You always want to take care to protect your brain. Simple ways to do this include:

  • Wear a helmet when participating in sports, riding a bike or motorcycle.
  • Make sure your children always wear a helmet when riding a bike or playing contact sports.
  • Take seriously every bump to your head.
  • Learn the symptoms of a concussion and err on the side of caution.
  • Learn the symptoms of stroke, a brain attack that can occur at any age.

Be cautious with cell phones

Ongoing research is still trying to determine if cell phone radio frequency waves increase the risk of brain tumors. Early studies have been inconclusive, while others are flawed.

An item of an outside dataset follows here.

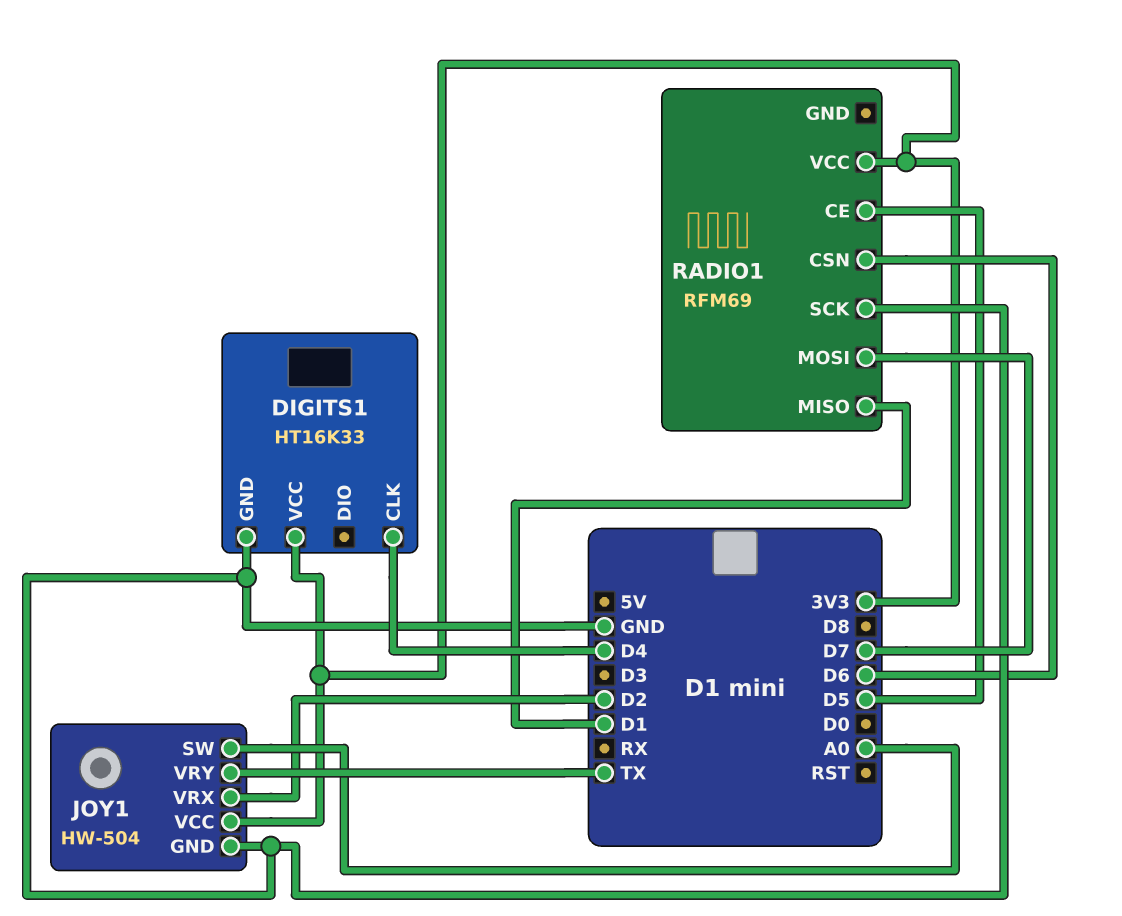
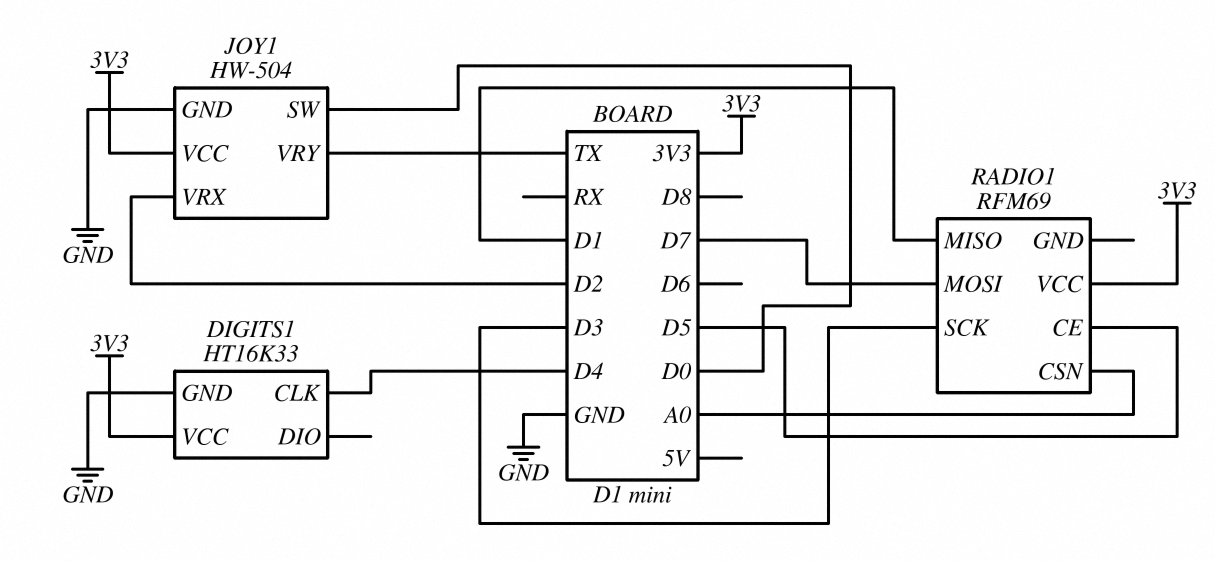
JOY1 pin SW: A0 -> D0
RADIO1 pin CSN: D6 -> A0
RADIO1 pin SCK: GND -> D3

So Dr. Black encourages taking a cautious approach - talk with the speaker on and keep your cell phone away from your head. And while better than having the phone next to your head, a wireless headset does give off some radio frequency waves.

Have fun and socialize

Finally, take time to spend time with people. Have some fun doing anything you enjoy doing.

New research shows that interacting with others is really important for staying healthy and fit as we age.

"Social activity has long been recognized as an essential component of healthy aging, but now we have strong evidence that it is also related to better everyday functioning and less disability in old age,” said the study's lead researcher Bryan James, PhD, postdoctoral fellow in the epidemiology of aging and dementia in the Rush Alzheimer's Disease Center. “The findings are exciting because social activity is potentially a risk factor that can be modified to help older adults avoid the burdens of disability.”

Healthy body, healthy brain

Taking care of the health of your brain is very similar to taking care of your overall health - stay active, mentally, physically and socially; eat nutritious whole foods; don't smoke and drink sensibly; protect your head from potential injuries and get plenty of good quality sleep.